For most deep learning models, the parameter redundancy differs from one layer to another. Some layers may be more robust to model compression algorithms due to larger redundancy, while others may be more sensitive. Therefore, it is often sub-optimal to use a unified pruning ratio or number of quantization bits for all layers, which completely omits the redundancy difference. However, it is also time-consuming or even impractical to manually setup the optimal value of such hyper-parameter for each layer, especially for deep networks with tens or hundreds of layers.

To overcome this dilemma, in PocketFlow, we adopt reinforcement learning to automatically determine the optimal pruning ratio or number of quantization bits for each layer. Our approach is innovated from (He et al., 2018), which automatically determines each layer's optimal pruning ratio, and generalize it to hyper-parameter optimization for more model compression methods.

In this documentation, we take UniformQuantLearner as an example to explain how the reinforcement learning method is used to iteratively optimize the number of quantization bits for each layer. It is worthy mentioning that this feature is also available for ChannelPrunedLearner, WeightSparseLearner, and NonUniformQuantLearner.

Algorithm Description

Here, we assume the original model to be compressed consists of $T$ layers, and denote the $t$ -th layer's weight tensor as $\mathbf{W}_{t}$ and its quantization bit-width as $b_{t}$ . In order to maximally exploit the parameter redundancy of each layer, we need to find the optimal combination of layer-wise quantization bit-width that achieves the highest accuracy after compression while satisfying:

$\sum_{t = 1}^{T} b_{t} \left| \mathbf{W}_{t} \right| \le b \cdot \sum_{t = 1}^{T} \left| \mathbf{W}_{t} \right|$

where $\left| \mathbf{W}_{t} \right|$ denotes the number of parameters in the weight tensor $\mathbf{W}_{t}$ and $b$ is the whole network's target quantization bit-width.

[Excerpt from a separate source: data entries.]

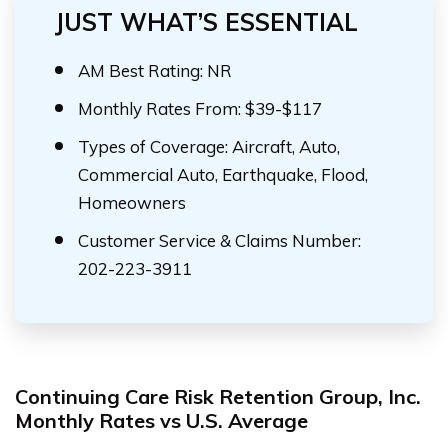
JUST WHAT’S ESSENTIAL
AM Best Rating: NR
Monthly Rates From: $39-$117
Types of Coverage: Aircraft, Auto,
Commercial Auto, Earthquake, Flood,
Homeowners
Customer Service & Claims Number:
202-223-3911
Continuing Care Risk Retention Group, Inc.
Monthly Rates vs U.S. Average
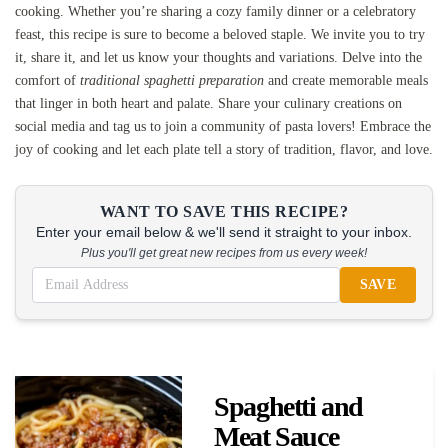
cooking. Whether you’re sharing a cozy family dinner or a celebratory
feast, this recipe is sure to become a beloved staple. We invite you to try
it, share it, and let us know your thoughts and variations. Delve into the
comfort of
traditional spaghetti preparation
and create memorable meals
that linger in both heart and palate. Share your culinary creations on
social media and tag us to join a community of pasta lovers! Embrace the
joy of cooking and let each plate tell a story of tradition, flavor, and love.
WANT TO SAVE THIS RECIPE?
Enter your email below & we'll send it straight to your inbox.
Plus you'll get great new recipes from us every week!
SAVE
Spaghetti and
Meat Sauce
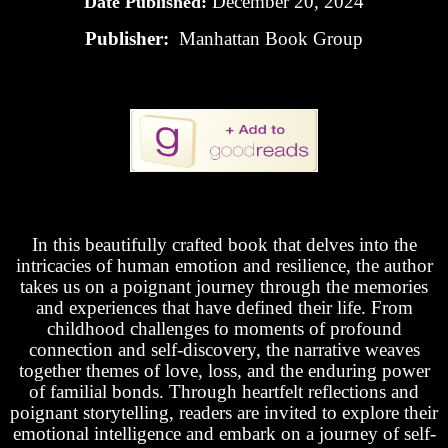
December 20, 2024
Date Published:
Publisher:
Manhattan Book Group
In this beautifully crafted book that delves into the
intricacies of human emotion and resilience, the author
takes us on a poignant journey through the memories
and experiences that have defined their life. From
childhood challenges to moments of profound
connection and self-discovery, the narrative weaves
together themes of love, loss, and the enduring power
of familial bonds. Through heartfelt reflections and
poignant storytelling, readers are invited to explore their
emotional intelligence and embark on a journey of self-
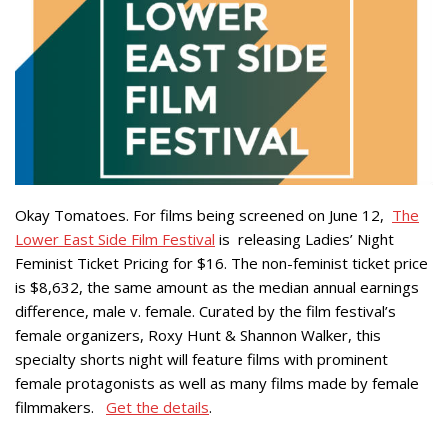
Okay Tomatoes. For films being screened on June 12,
The
Lower East Side Film Festival
is releasing Ladies’ Night
Feminist Ticket Pricing for $16. The non-feminist ticket price
is $8,632, the same amount as the median annual earnings
difference, male v. female. Curated by the film festival’s
female organizers, Roxy Hunt & Shannon Walker, this
specialty shorts night will feature films with prominent
female protagonists as well as many films made by female
filmmakers.
Get the details
.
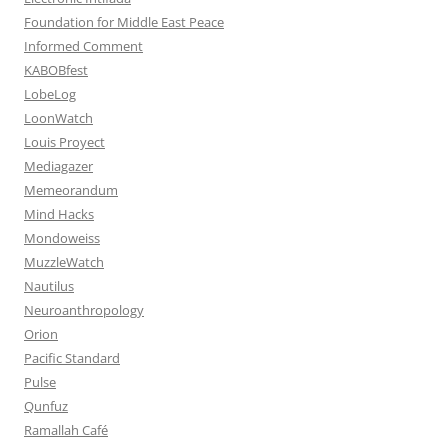
Foundation for Middle East Peace
Informed Comment
KABOBfest
LobeLog
LoonWatch
Louis Proyect
Mediagazer
Memeorandum
Mind Hacks
Mondoweiss
MuzzleWatch
Nautilus
Neuroanthropology
Orion
Pacific Standard
Pulse
Qunfuz
Ramallah Café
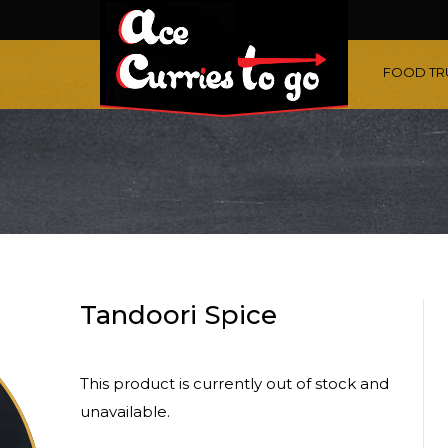
FOOD TR
Tandoori Spice
This product is currently out of stock and
unavailable.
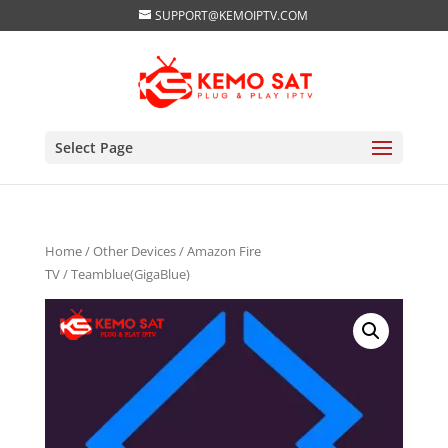
SUPPORT@KEMOIPTV.COM
Select Page
Home
/
Other Devices
/
Amazon Fire
TV
/ Teamblue(GigaBlue)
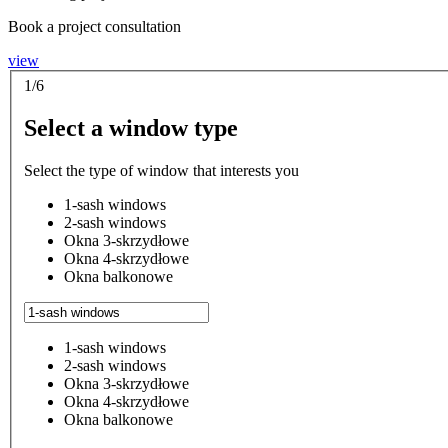
Book a project consultation
view
1/6
Select a window type
Select the type of window that interests you
1-sash windows
2-sash windows
Okna 3-skrzydłowe
Okna 4-skrzydłowe
Okna balkonowe
1-sash windows
2-sash windows
Okna 3-skrzydłowe
Okna 4-skrzydłowe
Okna balkonowe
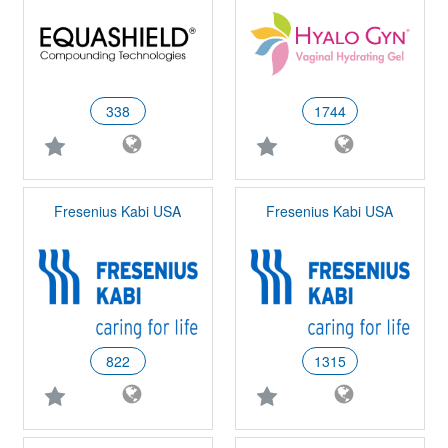
338
1744
Fresenius Kabi USA
Fresenius Kabi USA
822
1315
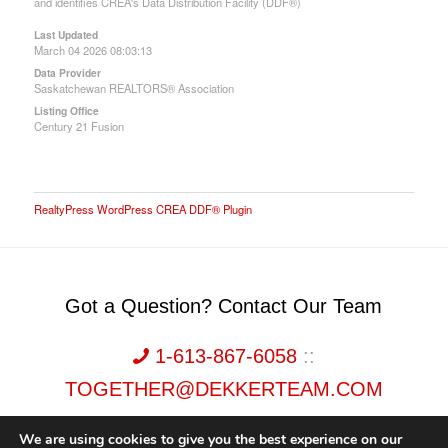
and identifies CREA's Data Distribution Facility (DDF®)
Last Updated
March 04 2026 08:03:13
Data Provider
Saskatchewan REALTORS® Association
Listing Office
Century 21 Fusion
RealtyPress WordPress CREA DDF® Plugin
Got a Question? Contact Our Team
1-613-867-6058
::
TOGETHER@DEKKERTEAM.COM
We are using cookies to give you the best experience on our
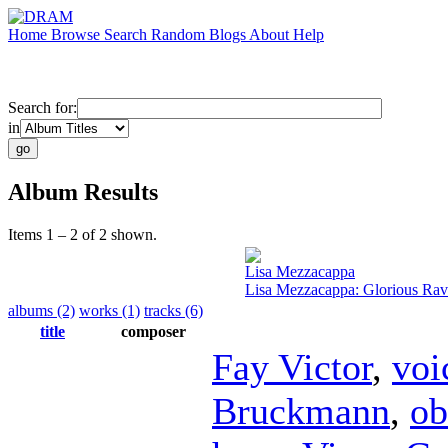
Home
Browse
Search
Random
Blogs
About
Help
Search for:
in
Album Results
Items 1 – 2 of 2 shown.
Lisa Mezzacappa
Lisa Mezzacappa: Glorious Ra
albums (2)
works (1)
tracks (6)
title
composer
Fay Victor
,
voi
Bruckmann
,
ob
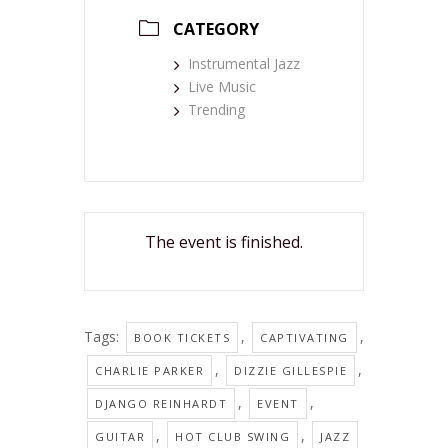
CATEGORY
Instrumental Jazz
Live Music
Trending
The event is finished.
Tags:
,
,
BOOK TICKETS
CAPTIVATING
,
,
CHARLIE PARKER
DIZZIE GILLESPIE
,
,
DJANGO REINHARDT
EVENT
,
,
GUITAR
HOT CLUB SWING
JAZZ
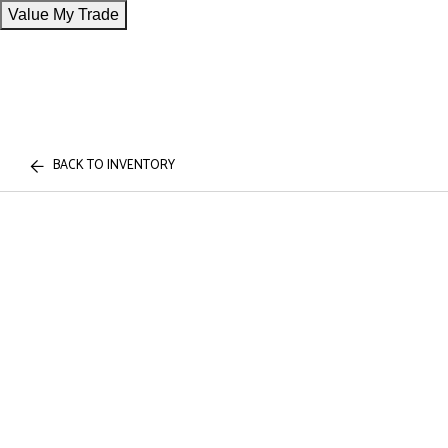
Value My Trade
BACK TO INVENTORY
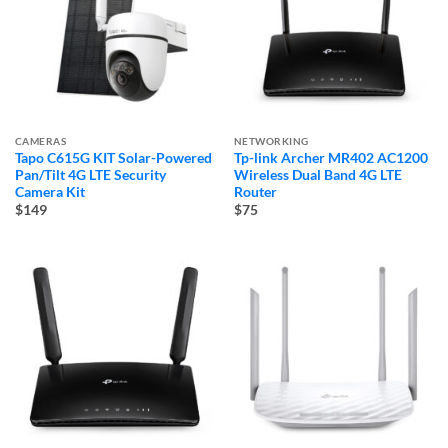
CAMERAS
NETWORKING
Tapo C615G KIT Solar-Powered
Tp-link Archer MR402 AC1200
Pan/Tilt 4G LTE Security
Wireless Dual Band 4G LTE
Camera Kit
Router
$149
$75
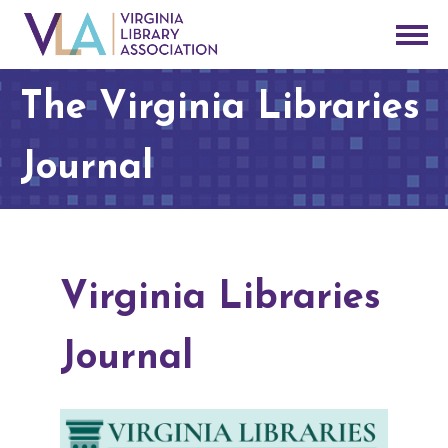
The Virginia Libraries
Journal
Virginia Libraries
Journal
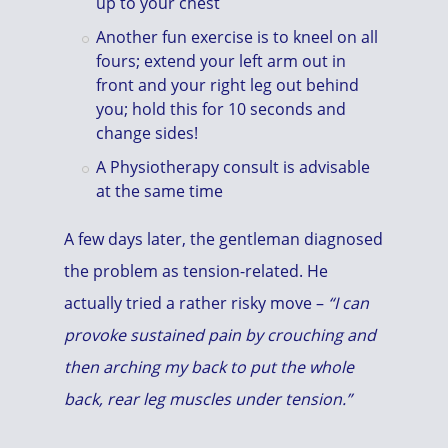
up to your chest
Another fun exercise is to kneel on all
fours; extend your left arm out in
front and your right leg out behind
you; hold this for 10 seconds and
change sides!
A Physiotherapy consult is advisable
at the same time
A few days later, the gentleman diagnosed
the problem as tension-related. He
actually tried a rather risky move –
“I can
provoke sustained pain by crouching and
then arching my back to put the whole
back, rear leg muscles under tension.”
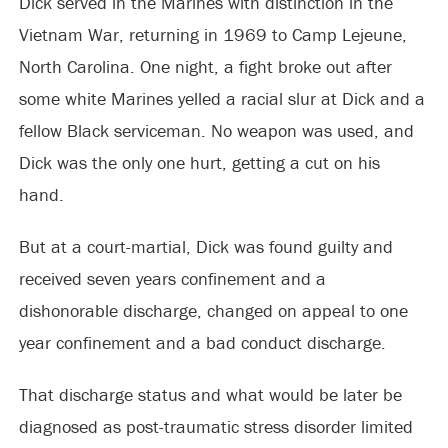
Dick served in the Marines with distinction in the
Vietnam War, returning in 1969 to Camp Lejeune,
North Carolina. One night, a fight broke out after
some white Marines yelled a racial slur at Dick and a
fellow Black serviceman. No weapon was used, and
Dick was the only one hurt, getting a cut on his
hand.
But at a court-martial, Dick was found guilty and
received seven years confinement and a
dishonorable discharge, changed on appeal to one
year confinement and a bad conduct discharge.
That discharge status and what would be later be
diagnosed as post-traumatic stress disorder limited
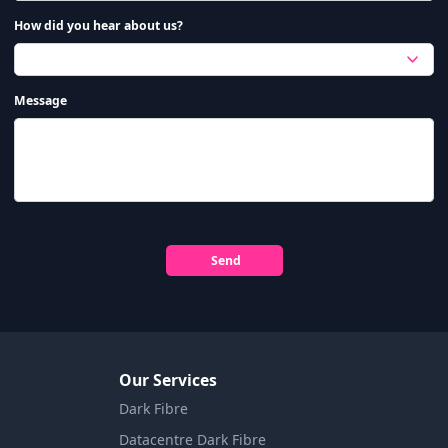
How did you hear about us?
Message
Send
Our Services
Dark Fibre
Datacentre Dark Fibre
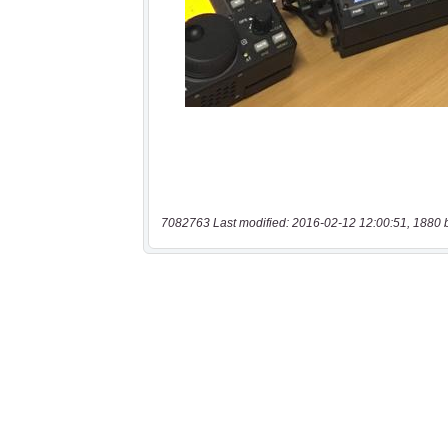
7082763 Last modified: 2016-02-12 12:00:51, 1880 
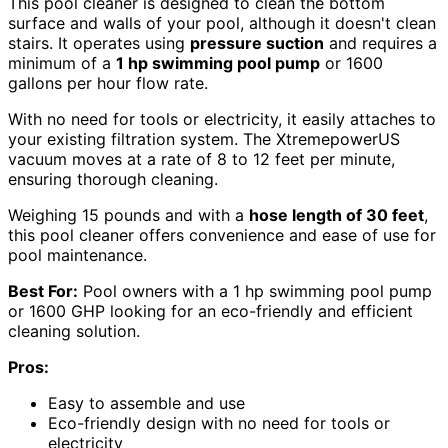
This pool cleaner is designed to clean the bottom
surface and walls of your pool, although it doesn't clean
stairs. It operates using
pressure suction
and requires a
minimum of a
1 hp swimming pool pump
or 1600
gallons per hour flow rate.
With no need for tools or electricity, it easily attaches to
your existing filtration system. The XtremepowerUS
vacuum moves at a rate of 8 to 12 feet per minute,
ensuring thorough cleaning.
Weighing 15 pounds and with a
hose length of 30 feet
,
this pool cleaner offers convenience and ease of use for
pool maintenance.
Best For:
Pool owners with a 1 hp swimming pool pump
or 1600 GHP looking for an eco-friendly and efficient
cleaning solution.
Pros:
Easy to assemble and use
Eco-friendly design with no need for tools or
electricity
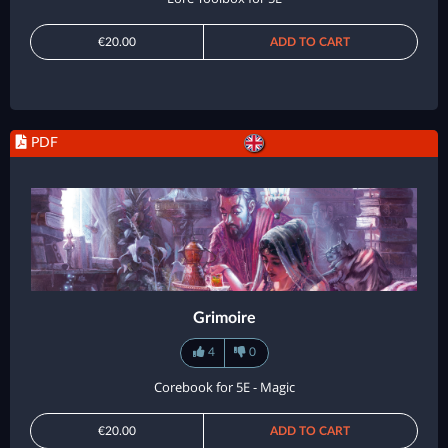
€20.00
ADD TO CART
PDF
Grimoire
4
0
Corebook for 5E - Magic
€20.00
ADD TO CART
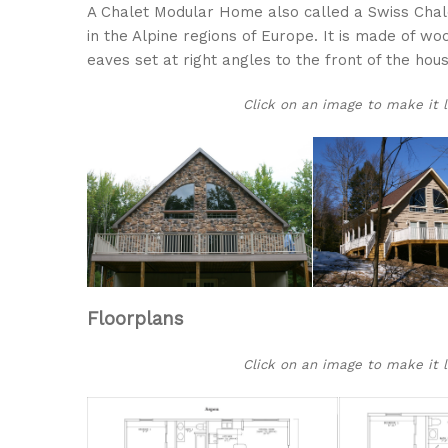
A Chalet Modular Home also called a Swiss Chalet
in the Alpine regions of Europe. It is made of wo
eaves set at right angles to the front of the hous
Click on an image to make it lar
Floorplans
Click on an image to make it lar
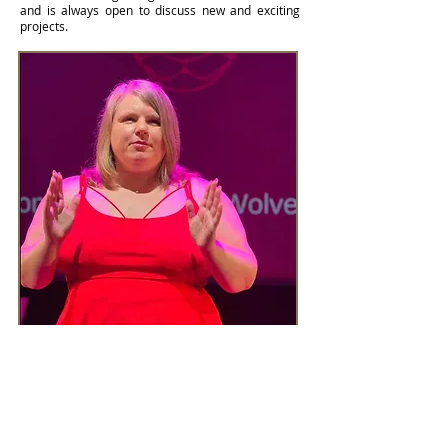
and is always open to discuss new and exciting
projects.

Below, we present the overall workflow of adopting reinforcement learning, or more specifically, the DDPG algorithm (Lillicrap et al., 2016) to search for the optimal combination of layer-wise quantization bit-width:

RL Workflow

To start with, we initialize an DDPG agent and set the best reward $r_{best}$ to negative infinity to track the optimal combination of layer-wise quantization bit-width. The search process consists of multiple roll-outs. In each roll-out, we sequentially traverse each layer in the network to determine its quantization bit-width. For the $t$ -th layer, we construct its state vector with following information:

one-hot embedding of layer index
shape of weight tensor
number of parameters in the weight tensor
number of quantization bits used by previous layers
budget of quantization bits for remaining layers

Afterwards, we feed this state vector into the DDPG agent to choose an action, which is then converted into the quantization bit-width under certain constraints. A commonly-used constraint is that with the selected quantization bit-width, the budget of quantization bits for remaining layers should be sufficient, e.g. ensuring the minimal quantization bit-width can be satisfied.

After obtaining all layer's quantization bit-width, we quantize each layer's weights with the corresponding quantization bit-width, and fine-tune the quantized network for a few iteration (as supported by each learner's "Fast Fine-tuning" mode). We then evaluate the fine-tuned network' accuracy and use it as the reward signal $r_{n}$ . The reward signal is compared against the best reward discovered so far, and the optimal combination of layer-wise quantization bit-width is updated if the current reward is larger.

Finally, we generate a list of transitions from all the $\left( \mathbf{s}_{t}, a_{t}, r_{t}, \mathbf{s}_{t + 1} \right)$ tuples in the roll-out, and store them in the DDPG agent's replay buffer. The DDPG agent is then trained with one or more mini-batches of sampled transitions, so that it can choose better actions in the following roll-outs.

After obtaining the optimal combination of layer-wise quantization bit-width, we can optionally use UniformQuantLearner's "Re-training with Full Data" mode (also supported by others learners) for a complete quantization-aware training to further reduce the accuracy loss.